#### Exercise inputs
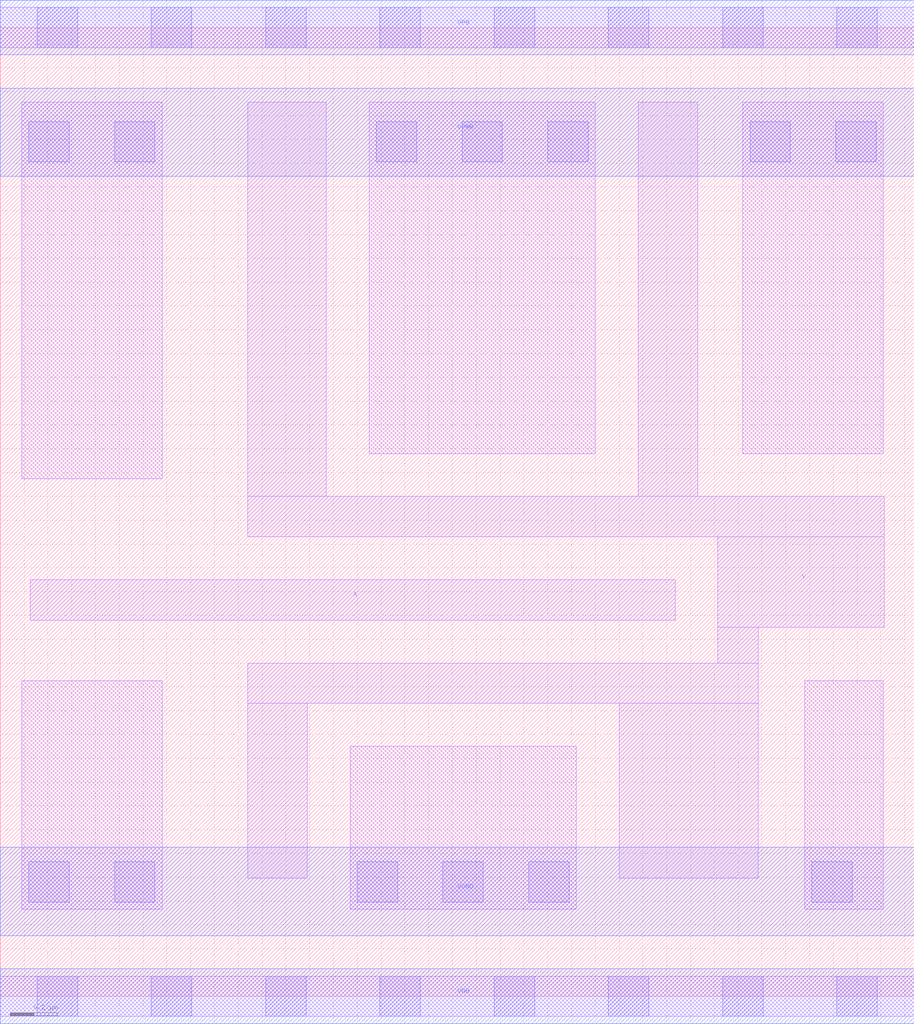
<source format=lef>
# Copyright 2020 The SkyWater PDK Authors
#
# Licensed under the Apache License, Version 2.0 (the "License");
# you may not use this file except in compliance with the License.
# You may obtain a copy of the License at
#
#     https://www.apache.org/licenses/LICENSE-2.0
#
# Unless required by applicable law or agreed to in writing, software
# distributed under the License is distributed on an "AS IS" BASIS,
# WITHOUT WARRANTIES OR CONDITIONS OF ANY KIND, either express or implied.
# See the License for the specific language governing permissions and
# limitations under the License.
#
# SPDX-License-Identifier: Apache-2.0

VERSION 5.5 ;
NAMESCASESENSITIVE ON ;
BUSBITCHARS "[]" ;
DIVIDERCHAR "/" ;
MACRO sky130_fd_sc_hvl__inv_4
  CLASS CORE ;
  SOURCE USER ;
  ORIGIN  0.000000  0.000000 ;
  SIZE  3.840000 BY  4.070000 ;
  SYMMETRY X Y ;
  SITE unithv ;
  PIN A
    ANTENNAGATEAREA  4.500000 ;
    DIRECTION INPUT ;
    USE SIGNAL ;
    PORT
      LAYER li1 ;
        RECT 0.125000 1.580000 2.835000 1.750000 ;
    END
  END A
  PIN Y
    ANTENNADIFFAREA  1.260000 ;
    DIRECTION OUTPUT ;
    USE SIGNAL ;
    PORT
      LAYER li1 ;
        RECT 1.040000 0.495000 1.290000 1.230000 ;
        RECT 1.040000 1.230000 3.185000 1.400000 ;
        RECT 1.040000 1.930000 3.715000 2.100000 ;
        RECT 1.040000 2.100000 1.370000 3.755000 ;
        RECT 2.600000 0.495000 3.185000 1.230000 ;
        RECT 2.680000 2.100000 2.930000 3.755000 ;
        RECT 3.015000 1.400000 3.185000 1.550000 ;
        RECT 3.015000 1.550000 3.715000 1.930000 ;
    END
  END Y
  PIN VGND
    DIRECTION INOUT ;
    USE GROUND ;
    PORT
      LAYER met1 ;
        RECT 0.000000 0.255000 3.840000 0.625000 ;
    END
  END VGND
  PIN VNB
    DIRECTION INOUT ;
    USE GROUND ;
    PORT
      LAYER met1 ;
        RECT 0.000000 -0.115000 3.840000 0.115000 ;
    END
  END VNB
  PIN VPB
    DIRECTION INOUT ;
    USE POWER ;
    PORT
      LAYER met1 ;
        RECT 0.000000 3.955000 3.840000 4.185000 ;
    END
  END VPB
  PIN VPWR
    DIRECTION INOUT ;
    USE POWER ;
    PORT
      LAYER met1 ;
        RECT 0.000000 3.445000 3.840000 3.815000 ;
    END
  END VPWR
  OBS
    LAYER li1 ;
      RECT 0.000000 -0.085000 3.840000 0.085000 ;
      RECT 0.000000  3.985000 3.840000 4.155000 ;
      RECT 0.090000  0.365000 0.680000 1.325000 ;
      RECT 0.090000  2.175000 0.680000 3.755000 ;
      RECT 1.470000  0.365000 2.420000 1.050000 ;
      RECT 1.550000  2.280000 2.500000 3.755000 ;
      RECT 3.120000  2.280000 3.710000 3.755000 ;
      RECT 3.380000  0.365000 3.710000 1.325000 ;
    LAYER mcon ;
      RECT 0.120000  0.395000 0.290000 0.565000 ;
      RECT 0.120000  3.505000 0.290000 3.675000 ;
      RECT 0.155000 -0.085000 0.325000 0.085000 ;
      RECT 0.155000 -0.085000 0.325000 0.085000 ;
      RECT 0.155000  3.985000 0.325000 4.155000 ;
      RECT 0.155000  3.985000 0.325000 4.155000 ;
      RECT 0.480000  0.395000 0.650000 0.565000 ;
      RECT 0.480000  3.505000 0.650000 3.675000 ;
      RECT 0.635000 -0.085000 0.805000 0.085000 ;
      RECT 0.635000 -0.085000 0.805000 0.085000 ;
      RECT 0.635000  3.985000 0.805000 4.155000 ;
      RECT 0.635000  3.985000 0.805000 4.155000 ;
      RECT 1.115000 -0.085000 1.285000 0.085000 ;
      RECT 1.115000 -0.085000 1.285000 0.085000 ;
      RECT 1.115000  3.985000 1.285000 4.155000 ;
      RECT 1.115000  3.985000 1.285000 4.155000 ;
      RECT 1.500000  0.395000 1.670000 0.565000 ;
      RECT 1.580000  3.505000 1.750000 3.675000 ;
      RECT 1.595000 -0.085000 1.765000 0.085000 ;
      RECT 1.595000 -0.085000 1.765000 0.085000 ;
      RECT 1.595000  3.985000 1.765000 4.155000 ;
      RECT 1.595000  3.985000 1.765000 4.155000 ;
      RECT 1.860000  0.395000 2.030000 0.565000 ;
      RECT 1.940000  3.505000 2.110000 3.675000 ;
      RECT 2.075000 -0.085000 2.245000 0.085000 ;
      RECT 2.075000 -0.085000 2.245000 0.085000 ;
      RECT 2.075000  3.985000 2.245000 4.155000 ;
      RECT 2.075000  3.985000 2.245000 4.155000 ;
      RECT 2.220000  0.395000 2.390000 0.565000 ;
      RECT 2.300000  3.505000 2.470000 3.675000 ;
      RECT 2.555000 -0.085000 2.725000 0.085000 ;
      RECT 2.555000 -0.085000 2.725000 0.085000 ;
      RECT 2.555000  3.985000 2.725000 4.155000 ;
      RECT 2.555000  3.985000 2.725000 4.155000 ;
      RECT 3.035000 -0.085000 3.205000 0.085000 ;
      RECT 3.035000 -0.085000 3.205000 0.085000 ;
      RECT 3.035000  3.985000 3.205000 4.155000 ;
      RECT 3.035000  3.985000 3.205000 4.155000 ;
      RECT 3.150000  3.505000 3.320000 3.675000 ;
      RECT 3.410000  0.395000 3.580000 0.565000 ;
      RECT 3.510000  3.505000 3.680000 3.675000 ;
      RECT 3.515000 -0.085000 3.685000 0.085000 ;
      RECT 3.515000 -0.085000 3.685000 0.085000 ;
      RECT 3.515000  3.985000 3.685000 4.155000 ;
      RECT 3.515000  3.985000 3.685000 4.155000 ;
  END
END sky130_fd_sc_hvl__inv_4

</source>
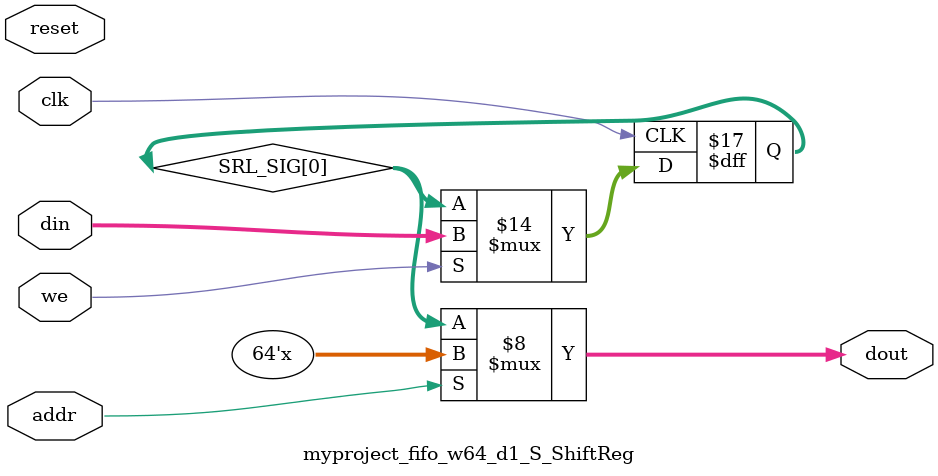
<source format=v>

`timescale 1 ns / 1 ps


module myproject_fifo_w64_d1_S
#(parameter
    MEM_STYLE   = "shiftReg",
    DATA_WIDTH  = 64,
    ADDR_WIDTH  = 1,
    DEPTH       = 1)
(
    // system signal
    input  wire                  clk,
    input  wire                  reset,

    // write
    output wire                  if_full_n,
    input  wire                  if_write_ce,
    input  wire                  if_write,
    input  wire [DATA_WIDTH-1:0] if_din,
    
    // read 
    output wire [ADDR_WIDTH:0]   if_num_data_valid, // for FRP
    output wire [ADDR_WIDTH:0]   if_fifo_cap,       // for FRP
    output wire                  if_empty_n,
    input  wire                  if_read_ce,
    input  wire                  if_read,
    output wire [DATA_WIDTH-1:0] if_dout
);
//------------------------Parameter----------------------

//------------------------Local signal-------------------
    wire [ADDR_WIDTH-1:0]     addr;
    wire                      push;
    wire                      pop;
    reg signed [ADDR_WIDTH:0] mOutPtr;
    reg                       empty_n = 1'b0;
    reg                       full_n  = 1'b1;
    // with almost full?  no 
    // has output register?  no 
//------------------------Instantiation------------------
    myproject_fifo_w64_d1_S_ShiftReg 
    #(  .DATA_WIDTH (DATA_WIDTH),
        .ADDR_WIDTH (ADDR_WIDTH),
        .DEPTH      (DEPTH))
    U_myproject_fifo_w64_d1_S_ShiftReg (
        .clk        (clk),
        .reset      (reset),
        .we         (push),
        .addr       (addr),
        .din        (if_din),
        .dout       (if_dout)
    );
//------------------------Task and function--------------

//------------------------Body---------------------------
    // has num_data_valid ? 
    assign if_num_data_valid = mOutPtr + 1'b1; // yes
    assign if_fifo_cap = DEPTH; // yes  

    // has almost full ? 
    assign if_full_n  = full_n; //no 
    assign push       = full_n & if_write_ce & if_write;

    // has output register? 
    assign if_empty_n = empty_n;  // no
    assign pop        = empty_n & if_read_ce & if_read; // no 

    assign addr       = mOutPtr[ADDR_WIDTH] == 1'b0 ? mOutPtr[ADDR_WIDTH-1:0] : {ADDR_WIDTH{1'b0}};

    // mOutPtr
    always @(posedge clk) begin
        if (reset == 1'b1)
            mOutPtr <= {ADDR_WIDTH+1{1'b1}};
        else if (push & ~pop)
            mOutPtr <= mOutPtr + 1'b1;
        else if (~push & pop)
            mOutPtr <= mOutPtr - 1'b1;
    end

    // full_n
    always @(posedge clk) begin
        if (reset == 1'b1)
            full_n <= 1'b1;
        else if (push & ~pop) begin
            if (mOutPtr == DEPTH - 2)
                full_n <= 1'b0;
        end
        else if (~push & pop)
            full_n <= 1'b1;
    end

    // almost_full_n 

    // empty_n
    always @(posedge clk) begin
        if (reset == 1'b1)
            empty_n <= 1'b0;
        else if (push & ~pop)
            empty_n <= 1'b1;
        else if (~push & pop) begin
            if (mOutPtr == 0)
                empty_n <= 1'b0;
        end
    end
 
    // num_data_valid 

    // dout_vld 

endmodule  


module myproject_fifo_w64_d1_S_ShiftReg
#(parameter
    DATA_WIDTH  = 64,
    ADDR_WIDTH  = 1,
    DEPTH       = 1)
(
    input  wire                  clk,
    input  wire                  reset,
    input  wire                  we,
    input  wire [ADDR_WIDTH-1:0] addr,
    input  wire [DATA_WIDTH-1:0] din,
    //output register? 
    output wire [DATA_WIDTH-1:0] dout // no 
);

    reg [DATA_WIDTH-1:0] SRL_SIG [0:DEPTH-1];
    integer i;

    always @ (posedge clk) begin
        if (we) begin
            for (i=0; i<DEPTH-1; i=i+1)
                SRL_SIG[i+1] <= SRL_SIG[i];
            SRL_SIG[0] <= din;
        end
    end

    //read from SRL, output register? 
    assign dout = SRL_SIG[addr];// no 

endmodule

</source>
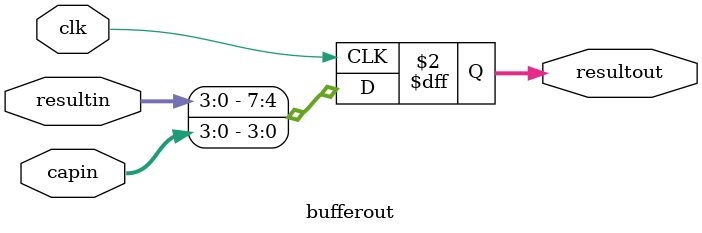
<source format=v>
module bufferout(
  input         clk,
  input [127:0]  resultin,
  input [127:0]  capin,
  output reg [7:0] resultout
  );

  always @(posedge clk)
  begin
    resultout <= {resultin[3:0],capin[3:0]};
  end
endmodule
</source>
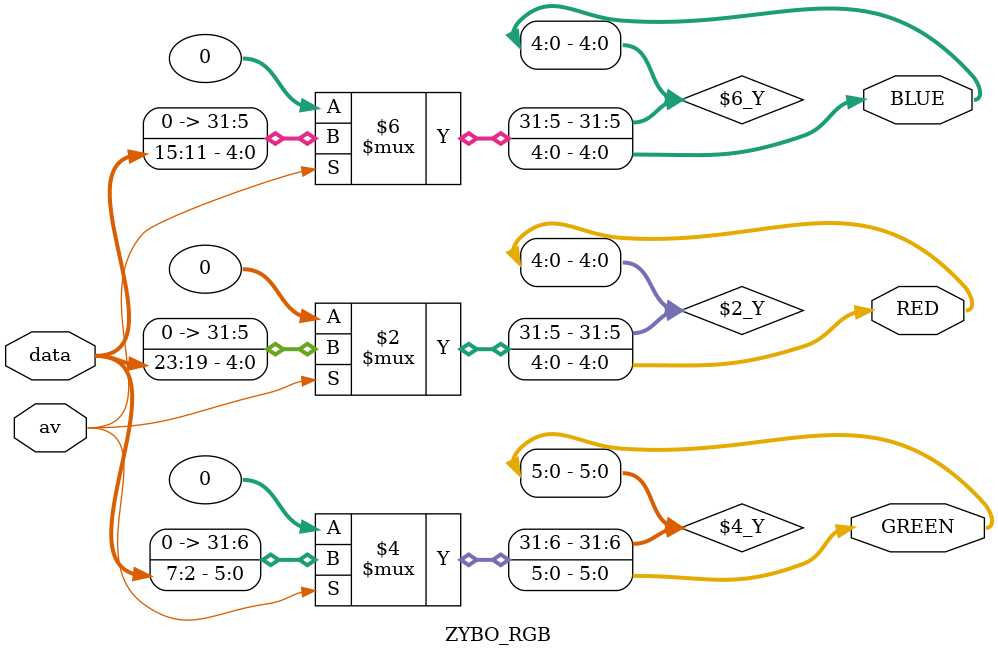
<source format=v>
`timescale 1 ns / 1 ps


module  ZYBO_RGB
   (
   av,
   data,
   //hb,  
   //vb,
   //hs,   
   //vs,
   RED,
   GREEN,
   BLUE
   );
	
	input av;
	input [23:0] data;
	//input hb;	
	//input vb;
	//input hs;
	//input vs;


	output [4:0] RED;
	output [5:0] GREEN;
	output [4:0] BLUE;
	
	assign RED 		= av ? data[23:19] 	: 0;
	assign GREEN 	= av ? data[7:2] 	: 0;
	assign BLUE 	= av ? data[15:11] 	: 0;	
  
endmodule

</source>
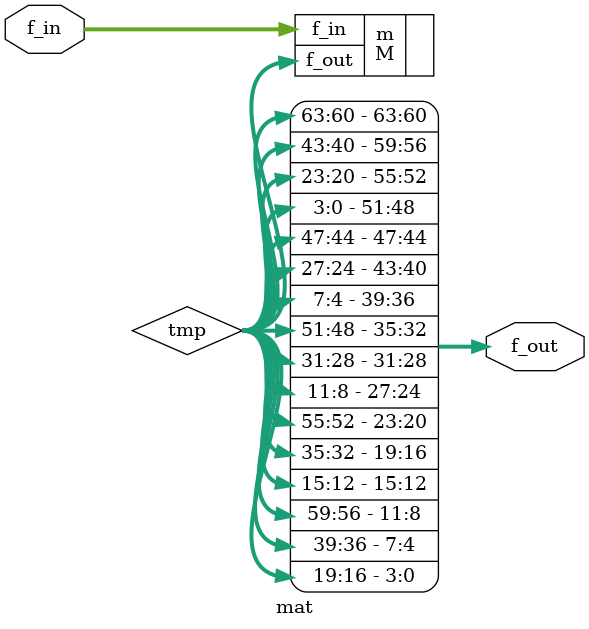
<source format=v>
module mat(f_in, f_out);
    input [63 : 0] f_in;
    output [63: 0] f_out;
    wire [63: 0] tmp;
    M m (.f_in(f_in), .f_out(tmp));

    assign f_out = {tmp[63 : 60], tmp[43 : 40], tmp[23 : 20], tmp[03 : 00],
           tmp[47 : 44], tmp[27 : 24], tmp[07 : 04], tmp[51 : 48],
           tmp[31 : 28], tmp[11 : 08], tmp[55 : 52], tmp[35 : 32],
           tmp[15 : 12], tmp[59 : 56], tmp[39 : 36], tmp[19 : 16]};

endmodule
</source>
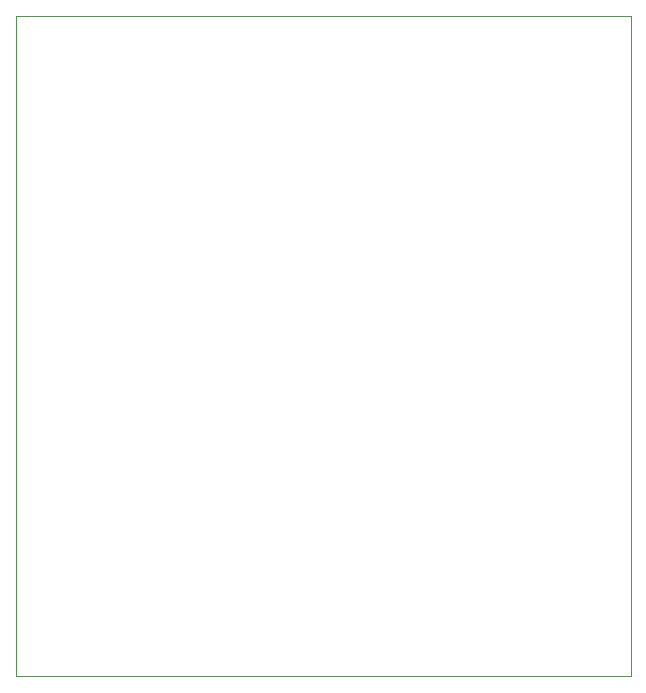
<source format=gm1>
G04 #@! TF.GenerationSoftware,KiCad,Pcbnew,(5.1.12)-1*
G04 #@! TF.CreationDate,2022-10-05T17:54:17-05:00*
G04 #@! TF.ProjectId,cpu,6370752e-6b69-4636-9164-5f7063625858,rev?*
G04 #@! TF.SameCoordinates,Original*
G04 #@! TF.FileFunction,Profile,NP*
%FSLAX46Y46*%
G04 Gerber Fmt 4.6, Leading zero omitted, Abs format (unit mm)*
G04 Created by KiCad (PCBNEW (5.1.12)-1) date 2022-10-05 17:54:17*
%MOMM*%
%LPD*%
G01*
G04 APERTURE LIST*
G04 #@! TA.AperFunction,Profile*
%ADD10C,0.050000*%
G04 #@! TD*
G04 APERTURE END LIST*
D10*
X109220000Y-44450000D02*
X161290000Y-44450000D01*
X109220000Y-45720000D02*
X109220000Y-44450000D01*
X109220000Y-100330000D02*
X109220000Y-45720000D01*
X161290000Y-100330000D02*
X109220000Y-100330000D01*
X161290000Y-44450000D02*
X161290000Y-100330000D01*
M02*

</source>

#### Exercise prompt
Could you give the number of lines in the data above that contain the string "KiCad", with no other words?

#### Written response
2